● Document segment

------------------------------------------------

Sunday, April 17, 2016

Lee Group Charters vs Commissioner of Taxation [2016] FCA 332

This case concerns what constitutes the 'carrying on' of a super yacht charter 'business'.  The entities of Mr Lee which conducted the alleged super yacht business include Lee Group Charters Pty Ltd (LGC) and Kerri Lee Charters Pty Ltd (KLC).  These two entities also happened to be beneficiaries of profitable trusts presumably controlled by Mr Lee at all relevant times, leaving it open for Mr Lee to offset potentially taxable income residing in these trusts against potential losses made by either of his yacht chartering enterprises.

As it happened the yacht chartering business lost money from inception in 2006 until the Commissioner's most recent tax amendment to LGC in 2013.  While the Australian Taxation Office (ATO) were no fan of this tax framework, that is besides the point.  Taxation law explicitly prevents deducting expenses incurred from boating activities that are not 'carried on as a business' (s.26-47), at least to the extent they are not being offset against income from the boat or yacht itself.  Hence, the ATO argued that LGC were ineligible to deduct their yacht chartering tax losses against profits from Mr Lee's other more profitable business ventures which were transferred in by way of a trust distribution.

------------------------------------------------

● Records
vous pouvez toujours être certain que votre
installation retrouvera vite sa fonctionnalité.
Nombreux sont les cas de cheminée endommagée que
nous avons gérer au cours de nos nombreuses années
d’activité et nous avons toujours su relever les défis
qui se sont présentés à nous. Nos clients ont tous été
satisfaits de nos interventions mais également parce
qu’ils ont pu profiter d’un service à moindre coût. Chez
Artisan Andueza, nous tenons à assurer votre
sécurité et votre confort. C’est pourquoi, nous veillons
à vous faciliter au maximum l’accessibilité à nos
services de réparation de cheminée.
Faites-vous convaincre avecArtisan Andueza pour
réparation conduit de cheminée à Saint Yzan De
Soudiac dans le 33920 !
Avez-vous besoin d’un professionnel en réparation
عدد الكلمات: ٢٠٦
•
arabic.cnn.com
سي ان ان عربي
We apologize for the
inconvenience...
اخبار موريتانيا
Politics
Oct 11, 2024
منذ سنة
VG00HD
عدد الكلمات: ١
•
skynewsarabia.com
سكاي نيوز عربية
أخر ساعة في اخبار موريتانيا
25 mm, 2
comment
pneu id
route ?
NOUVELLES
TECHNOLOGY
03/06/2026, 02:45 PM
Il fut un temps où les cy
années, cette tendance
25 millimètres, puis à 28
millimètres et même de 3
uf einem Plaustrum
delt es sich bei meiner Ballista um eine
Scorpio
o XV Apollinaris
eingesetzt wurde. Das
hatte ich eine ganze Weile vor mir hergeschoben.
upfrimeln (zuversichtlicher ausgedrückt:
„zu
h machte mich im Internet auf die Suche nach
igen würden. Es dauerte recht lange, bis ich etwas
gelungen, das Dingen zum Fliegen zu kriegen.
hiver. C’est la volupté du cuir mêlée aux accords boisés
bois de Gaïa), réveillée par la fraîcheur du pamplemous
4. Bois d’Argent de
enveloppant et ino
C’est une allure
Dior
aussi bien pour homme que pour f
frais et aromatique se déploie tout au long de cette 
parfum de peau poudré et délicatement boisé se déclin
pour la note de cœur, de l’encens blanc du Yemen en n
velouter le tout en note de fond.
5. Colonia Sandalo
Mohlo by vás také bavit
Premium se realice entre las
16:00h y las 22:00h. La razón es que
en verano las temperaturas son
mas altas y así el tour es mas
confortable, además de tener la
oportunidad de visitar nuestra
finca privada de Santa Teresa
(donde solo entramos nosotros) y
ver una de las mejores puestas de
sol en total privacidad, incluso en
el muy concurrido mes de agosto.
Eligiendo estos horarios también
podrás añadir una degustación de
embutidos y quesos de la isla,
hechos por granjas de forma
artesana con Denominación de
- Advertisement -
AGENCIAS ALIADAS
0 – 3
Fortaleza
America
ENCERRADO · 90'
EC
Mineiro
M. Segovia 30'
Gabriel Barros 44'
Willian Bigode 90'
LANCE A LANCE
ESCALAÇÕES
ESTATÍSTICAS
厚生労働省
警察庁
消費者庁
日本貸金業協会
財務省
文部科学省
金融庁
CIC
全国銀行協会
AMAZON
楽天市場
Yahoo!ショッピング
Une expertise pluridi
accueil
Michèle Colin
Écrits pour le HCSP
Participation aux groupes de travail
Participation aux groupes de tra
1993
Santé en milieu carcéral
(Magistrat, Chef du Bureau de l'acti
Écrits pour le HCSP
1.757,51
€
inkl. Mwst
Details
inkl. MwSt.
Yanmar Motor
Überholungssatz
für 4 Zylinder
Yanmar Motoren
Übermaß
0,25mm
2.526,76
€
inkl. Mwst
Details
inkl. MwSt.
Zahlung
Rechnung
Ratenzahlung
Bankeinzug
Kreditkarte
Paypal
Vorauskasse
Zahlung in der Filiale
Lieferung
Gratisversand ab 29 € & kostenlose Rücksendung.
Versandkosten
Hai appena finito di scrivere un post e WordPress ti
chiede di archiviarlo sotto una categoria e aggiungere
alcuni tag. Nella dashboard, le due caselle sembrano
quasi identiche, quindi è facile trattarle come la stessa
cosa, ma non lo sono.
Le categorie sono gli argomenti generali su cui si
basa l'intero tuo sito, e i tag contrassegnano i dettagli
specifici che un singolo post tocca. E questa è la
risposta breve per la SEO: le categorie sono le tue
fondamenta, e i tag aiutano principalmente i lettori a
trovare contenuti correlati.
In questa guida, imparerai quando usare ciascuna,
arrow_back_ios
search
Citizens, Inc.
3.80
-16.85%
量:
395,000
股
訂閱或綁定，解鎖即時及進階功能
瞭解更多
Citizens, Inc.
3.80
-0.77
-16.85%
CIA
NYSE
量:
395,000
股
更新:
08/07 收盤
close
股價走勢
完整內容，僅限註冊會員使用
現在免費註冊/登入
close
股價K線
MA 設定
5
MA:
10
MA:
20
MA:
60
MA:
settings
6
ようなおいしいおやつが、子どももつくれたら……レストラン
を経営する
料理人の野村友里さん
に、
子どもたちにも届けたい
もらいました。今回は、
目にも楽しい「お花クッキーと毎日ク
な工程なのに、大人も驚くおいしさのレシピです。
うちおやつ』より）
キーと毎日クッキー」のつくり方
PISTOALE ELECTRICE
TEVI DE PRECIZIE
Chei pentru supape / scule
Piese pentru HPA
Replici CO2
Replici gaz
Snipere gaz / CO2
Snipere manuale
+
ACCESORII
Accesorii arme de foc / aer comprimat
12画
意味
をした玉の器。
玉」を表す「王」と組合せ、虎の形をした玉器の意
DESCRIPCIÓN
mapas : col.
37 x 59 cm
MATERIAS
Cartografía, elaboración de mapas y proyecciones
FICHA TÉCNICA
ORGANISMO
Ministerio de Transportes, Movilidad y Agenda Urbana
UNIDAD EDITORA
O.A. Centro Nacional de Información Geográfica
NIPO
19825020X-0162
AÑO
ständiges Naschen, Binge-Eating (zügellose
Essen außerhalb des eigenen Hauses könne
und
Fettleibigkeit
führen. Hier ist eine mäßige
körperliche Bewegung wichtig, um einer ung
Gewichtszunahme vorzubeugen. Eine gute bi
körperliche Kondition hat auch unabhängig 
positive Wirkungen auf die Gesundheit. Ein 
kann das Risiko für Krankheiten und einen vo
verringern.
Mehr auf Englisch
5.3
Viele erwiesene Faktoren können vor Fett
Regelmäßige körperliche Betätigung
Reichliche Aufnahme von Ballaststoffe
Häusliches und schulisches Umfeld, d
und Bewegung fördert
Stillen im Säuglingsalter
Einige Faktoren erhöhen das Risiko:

------------------------------------------------

● Problems and tasks
**A)** Which section does the note on the Lee Group Charters tax case cite as preventing deductions for boating activities not carried on as a business?
**B)** Carry on writing the note on the Lee Group Charters tax case, picking up after its final sentence.

● Answers for this exercise
**A)** Section 26-47.

**B)**
Taxpayer's Contentions

The legal argument from the taxpayer's perspective is as follows:

Section 26-47(2) provides that boating expenditure exceeding boating income shall be quarantined to be offset against boating profits in future years if they may arise.

Section 26-47(3) provides that there are exceptions to the above rule, including exclusion (b) being an entity which uses a boat 'mainly' for letting it on hire in the ordinary course of a business.

The taxpayer (LGC) at all relevant times advertised the fully-manned super yacht for charter to the public, performed the required administrative tasks itself as any other yacht charter business would, acted commercially & professionally at all times and continually invested in the business venture with a clear goal of becoming a leading yacht charter brand in tropical Queensland and nearby pacific islands.

Commissioner's Contentions

The exception found in s.26-47(3) only applies if the taxpayer 'mainly' holds a boat for letting it on hire in the ordinary course of a business.  The usual meaning of the word 'mainly' is "for the most part". 

The Commissioner predominantly relied on the fact that Mr Lee appeared to be in most (potentially all) years LGCs main client and that the business as it existed did not have a reasonable prospect of making a profit.  The Commissioner concluded that the yacht was not held 'mainly' or 'for the most part' to be used in carrying on a business.  Rather, this was venture was more of a personal hobby for Mr Lee and his family.

The Decision
(Justice Logan)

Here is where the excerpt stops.